→ **YOUR GOAL**
Could you extract the naming lines from each of the records below, kingdom through scientific name plus any common name, and reproduce each line word for word?

→ **DATA EXTRACT**

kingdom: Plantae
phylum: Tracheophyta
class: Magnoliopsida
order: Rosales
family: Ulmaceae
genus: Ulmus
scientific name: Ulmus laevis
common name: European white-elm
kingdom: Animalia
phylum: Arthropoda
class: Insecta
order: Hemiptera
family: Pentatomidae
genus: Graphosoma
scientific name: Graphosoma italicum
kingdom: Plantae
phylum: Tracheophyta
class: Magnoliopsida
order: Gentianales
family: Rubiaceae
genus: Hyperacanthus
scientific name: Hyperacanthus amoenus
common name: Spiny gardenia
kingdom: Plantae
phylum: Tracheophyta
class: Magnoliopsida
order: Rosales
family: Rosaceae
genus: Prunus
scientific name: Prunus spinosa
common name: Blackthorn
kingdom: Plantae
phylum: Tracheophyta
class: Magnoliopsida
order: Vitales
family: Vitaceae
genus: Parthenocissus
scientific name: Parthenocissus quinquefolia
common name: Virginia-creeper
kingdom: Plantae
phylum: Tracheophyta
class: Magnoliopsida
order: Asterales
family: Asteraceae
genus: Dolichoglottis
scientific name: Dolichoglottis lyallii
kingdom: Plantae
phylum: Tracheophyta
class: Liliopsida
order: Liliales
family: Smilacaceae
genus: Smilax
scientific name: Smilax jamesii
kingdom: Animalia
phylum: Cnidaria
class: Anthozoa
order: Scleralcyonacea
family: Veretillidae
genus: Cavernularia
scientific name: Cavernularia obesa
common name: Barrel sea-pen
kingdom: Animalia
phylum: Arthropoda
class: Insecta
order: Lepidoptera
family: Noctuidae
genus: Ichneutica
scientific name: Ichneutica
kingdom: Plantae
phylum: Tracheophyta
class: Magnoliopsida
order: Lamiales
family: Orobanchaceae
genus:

→ **FINISHED EXERCISE**
kingdom: Plantae
phylum: Tracheophyta
class: Magnoliopsida
order: Rosales
family: Ulmaceae
genus: Ulmus
scientific name: Ulmus laevis
common name: European white-elm
kingdom: Animalia
phylum: Arthropoda
class: Insecta
order: Hemiptera
family: Pentatomidae
genus: Graphosoma
scientific name: Graphosoma italicum
kingdom: Plantae
phylum: Tracheophyta
class: Magnoliopsida
order: Gentianales
family: Rubiaceae
genus: Hyperacanthus
scientific name: Hyperacanthus amoenus
common name: Spiny gardenia
kingdom: Plantae
phylum: Tracheophyta
class: Magnoliopsida
order: Rosales
family: Rosaceae
genus: Prunus
scientific name: Prunus spinosa
common name: Blackthorn
kingdom: Plantae
phylum: Tracheophyta
class: Magnoliopsida
order: Vitales
family: Vitaceae
genus: Parthenocissus
scientific name: Parthenocissus quinquefolia
common name: Virginia-creeper
kingdom: Plantae
phylum: Tracheophyta
class: Magnoliopsida
order: Asterales
family: Asteraceae
genus: Dolichoglottis
scientific name: Dolichoglottis lyallii
kingdom: Plantae
phylum: Tracheophyta
class: Liliopsida
order: Liliales
family: Smilacaceae
genus: Smilax
scientific name: Smilax jamesii
kingdom: Animalia
phylum: Cnidaria
class: Anthozoa
order: Scleralcyonacea
family: Veretillidae
genus: Cavernularia
scientific name: Cavernularia obesa
common name: Barrel sea-pen
kingdom: Animalia
phylum: Arthropoda
class: Insecta
order: Lepidoptera
family: Noctuidae
genus: Ichneutica
scientific name: Ichneutica
kingdom: Plantae
phylum: Tracheophyta
class: Magnoliopsida
order: Lamiales
family: Orobanchaceae
genus:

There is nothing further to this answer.